Garrigou-Lagrange,
O.P
A morte de Tobias representa,
no Antigo Testamento, a morte do justo (Tob., XIV, 10): “À hora da morte,
Tobias chamou o filho, as sete filhas, os netos e disse-lhe… ‘Ouvi agora, meus
filhos, o vosso pai: servi o Senhor na verdade e esforçai-vos por fazer o que
lhe é agradável. Recomendai aos vossos filhos que pratiquem a justiça, dêem
esmolas, se lembrem de Deus e o bendigam sempre, na verdade e com todas as suas
forças’”.
No
livro do Eclesiástico (XXXIII, 7, 15) diz-se que o justo não se escandaliza com
a desigualdade das condições e é sobretudo à hora da morte que a sua opinião a
este respeito é mais sensata. “Por que há pobres e ricos, desafortunados e
afortunados?” O Eclesiástico responde: “Porque motivo um dia (de sol) triunfa
de outro dia (de chuva), e a luz de todos os dias vem do sol? Foi a sabedoria
do Senhor que estabeleceu entre eles estas diferenças e criou as diversas estações.

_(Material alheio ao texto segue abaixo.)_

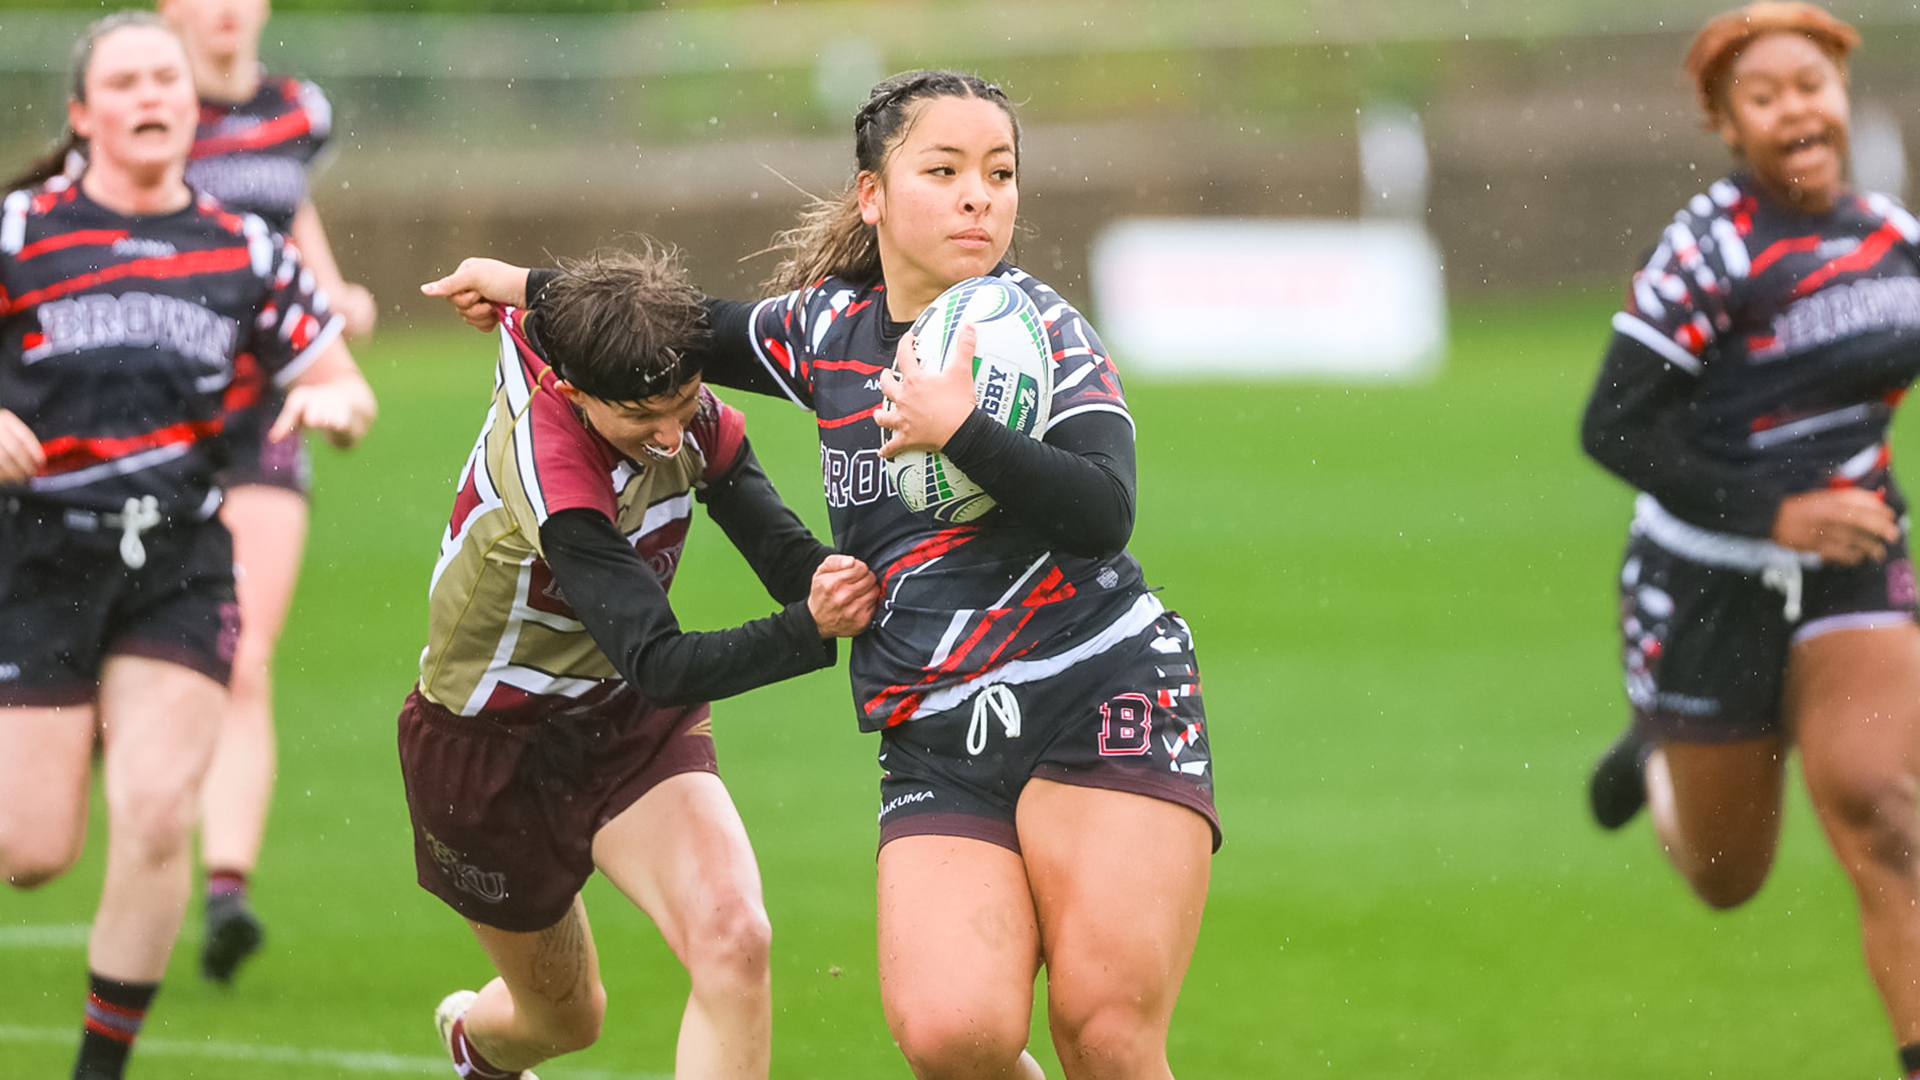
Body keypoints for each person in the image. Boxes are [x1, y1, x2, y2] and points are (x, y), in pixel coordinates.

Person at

Há dias que o Senhor elevou e santificou – são os dias de festa – e há dias que
Ele colocou entre os dias ordinários. Na mesma ordem de idéias, todos os homens
descendem do barro da terra com que Adão foi plasmado. O Senhor, porém, pela
grandeza da sua sabedoria, diferenciou-os e fez com que seguissem caminhos
diferentes. Abençoou uns e elevou-os. A outros permitiu, tolerou os seus
pecados e depois abateu-os”. Dá a cada um segundo as suas obras. O justo vê
tudo isto, sobretudo no momento da morte.
Diz-se no mesmo livro do
Eclesiástico (XXXV, 11-17) que Deus atende a oração do pobre, sobretudo quando
moribundo, e pune os corações sem piedade. “O Senhor não fará distinção de
pessoas em detrimento do pobre. Ouve a oração do oprimido e da viúva. A prece
do oprimido chega até às nuvens. O Senhor não faz esperar os seus auxílios”.

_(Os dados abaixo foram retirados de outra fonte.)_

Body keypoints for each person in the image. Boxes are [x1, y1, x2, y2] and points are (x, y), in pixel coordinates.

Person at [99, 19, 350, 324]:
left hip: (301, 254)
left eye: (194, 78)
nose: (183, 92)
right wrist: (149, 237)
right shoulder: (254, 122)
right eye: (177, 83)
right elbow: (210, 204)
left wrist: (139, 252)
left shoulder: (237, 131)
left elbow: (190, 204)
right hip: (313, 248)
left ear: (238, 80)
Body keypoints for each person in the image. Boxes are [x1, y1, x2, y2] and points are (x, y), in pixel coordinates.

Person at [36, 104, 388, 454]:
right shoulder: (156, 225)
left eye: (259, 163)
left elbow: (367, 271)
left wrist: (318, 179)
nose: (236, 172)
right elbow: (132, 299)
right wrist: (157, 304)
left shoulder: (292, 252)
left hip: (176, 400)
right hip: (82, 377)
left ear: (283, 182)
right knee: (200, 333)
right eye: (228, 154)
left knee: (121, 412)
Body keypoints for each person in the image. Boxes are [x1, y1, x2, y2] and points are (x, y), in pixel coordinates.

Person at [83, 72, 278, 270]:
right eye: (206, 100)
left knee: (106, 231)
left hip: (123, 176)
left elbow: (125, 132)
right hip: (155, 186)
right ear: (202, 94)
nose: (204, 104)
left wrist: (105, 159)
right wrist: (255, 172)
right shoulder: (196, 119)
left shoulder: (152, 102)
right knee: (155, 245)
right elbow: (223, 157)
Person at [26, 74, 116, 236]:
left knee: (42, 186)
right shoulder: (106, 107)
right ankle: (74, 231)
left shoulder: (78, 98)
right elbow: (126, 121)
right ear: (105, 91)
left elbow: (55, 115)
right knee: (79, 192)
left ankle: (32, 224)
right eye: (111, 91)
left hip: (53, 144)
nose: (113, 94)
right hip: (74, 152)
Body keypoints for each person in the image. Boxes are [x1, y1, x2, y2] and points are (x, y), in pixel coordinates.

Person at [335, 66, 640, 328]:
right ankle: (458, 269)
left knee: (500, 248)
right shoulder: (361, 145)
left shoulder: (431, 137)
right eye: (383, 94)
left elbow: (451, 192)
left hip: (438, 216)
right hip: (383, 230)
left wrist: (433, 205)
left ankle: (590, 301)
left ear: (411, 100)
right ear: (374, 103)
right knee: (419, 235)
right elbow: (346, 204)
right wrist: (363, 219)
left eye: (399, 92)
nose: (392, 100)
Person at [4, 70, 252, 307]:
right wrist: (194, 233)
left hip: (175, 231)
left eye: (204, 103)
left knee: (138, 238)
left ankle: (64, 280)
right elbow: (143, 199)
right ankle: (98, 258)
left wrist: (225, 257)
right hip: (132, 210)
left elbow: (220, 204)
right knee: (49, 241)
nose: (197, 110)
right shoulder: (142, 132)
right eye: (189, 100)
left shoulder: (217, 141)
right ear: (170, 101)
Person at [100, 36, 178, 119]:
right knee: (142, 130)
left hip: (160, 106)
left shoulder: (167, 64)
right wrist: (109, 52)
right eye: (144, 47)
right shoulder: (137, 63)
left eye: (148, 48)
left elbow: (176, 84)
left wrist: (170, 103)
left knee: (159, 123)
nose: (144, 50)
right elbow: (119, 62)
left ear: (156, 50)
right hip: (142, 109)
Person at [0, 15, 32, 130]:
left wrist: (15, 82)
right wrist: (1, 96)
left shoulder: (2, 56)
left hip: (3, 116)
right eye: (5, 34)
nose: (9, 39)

Isto verificou-se, sobretudo, na morte do justo, por mais pobre e abandonado
que ele tenha sido. Deus estará com ele à última hora. Estes pensamentos
elevados aparecem constantemente no Antigo e mais ainda no Novo Testamento, que
abertamente considera a morte do justo como o prelúdio da vida eterna.
Foi-nos dado observar a morte
do justo num pobre homem, José de Estengo, que habitava com os seus num oitavo
andar perto do Campo Santo de Roma. Os braços e pernas eram uma gangrena,
sofria imenso, sobretudo por causa do frio, quando os nervos, na iminência da
morte, todos se contorciam. Nunca se queixava e oferecia todos estes
sofrimentos ao Senhor pela salvação das almas, pelos seus e pela conversão dos
pecadores. Foi atingido pela tuberculose e teve de ser transferido para o
hospital do Litorio, no outro extremo de Roma. Morreu lá cerca de três
semanas depois, no mais perfeito abandono.

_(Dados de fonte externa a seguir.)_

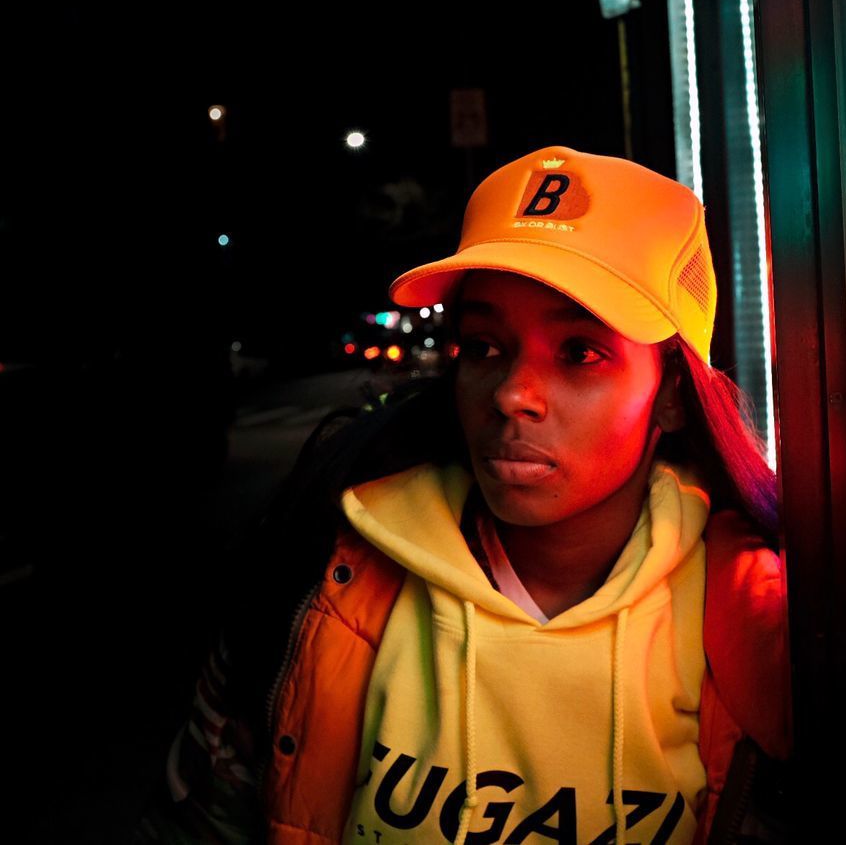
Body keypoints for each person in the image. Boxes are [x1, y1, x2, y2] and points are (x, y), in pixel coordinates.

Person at [133, 145, 790, 844]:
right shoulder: (319, 576)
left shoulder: (762, 636)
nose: (511, 394)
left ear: (673, 396)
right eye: (483, 345)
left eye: (580, 353)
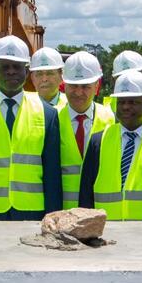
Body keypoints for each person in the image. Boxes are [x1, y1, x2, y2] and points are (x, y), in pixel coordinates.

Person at [0, 36, 62, 220]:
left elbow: (52, 176)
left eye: (16, 67)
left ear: (26, 70)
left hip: (32, 213)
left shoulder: (47, 114)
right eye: (5, 67)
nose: (11, 72)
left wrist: (52, 219)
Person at [79, 70, 142, 220]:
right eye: (121, 102)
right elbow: (86, 194)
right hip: (105, 232)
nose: (125, 107)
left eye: (133, 102)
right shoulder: (99, 140)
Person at [58, 51, 115, 209]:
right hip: (62, 212)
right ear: (63, 85)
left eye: (85, 87)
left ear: (97, 85)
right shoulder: (52, 120)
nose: (78, 92)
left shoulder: (111, 119)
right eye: (73, 86)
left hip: (100, 211)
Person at [104, 49, 142, 119]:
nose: (129, 81)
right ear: (114, 80)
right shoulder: (100, 113)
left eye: (135, 76)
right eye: (122, 78)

Ora, precisamente no momento em
que morria, o velho pai, muito bom cristão, ouvia no outro extremo da cidade a
voz do filho que lhe dizia: “Pai, vou para o céu”. E a boa mãe dele sonhava que
o filho subia ao céu, curado de pés e mãos, como acontecera após
a ressurreição dos mortos.
Ter conhecido este pobre foi
uma das grandes graças que obtive na vida. Indicou-me uma senhora da
conferência de São Vicente de Paula: “Gostará de o conhecer”. Era,
verdadeiramente, um amigo de Deus. A morte só o veio confirmar. Foi a autêntica
morte do justo. Felizes os que morrem no Senhor. Ou, como diz a
Escritura, “os que saboreiam a morte como um prelúdio da vida eterna“.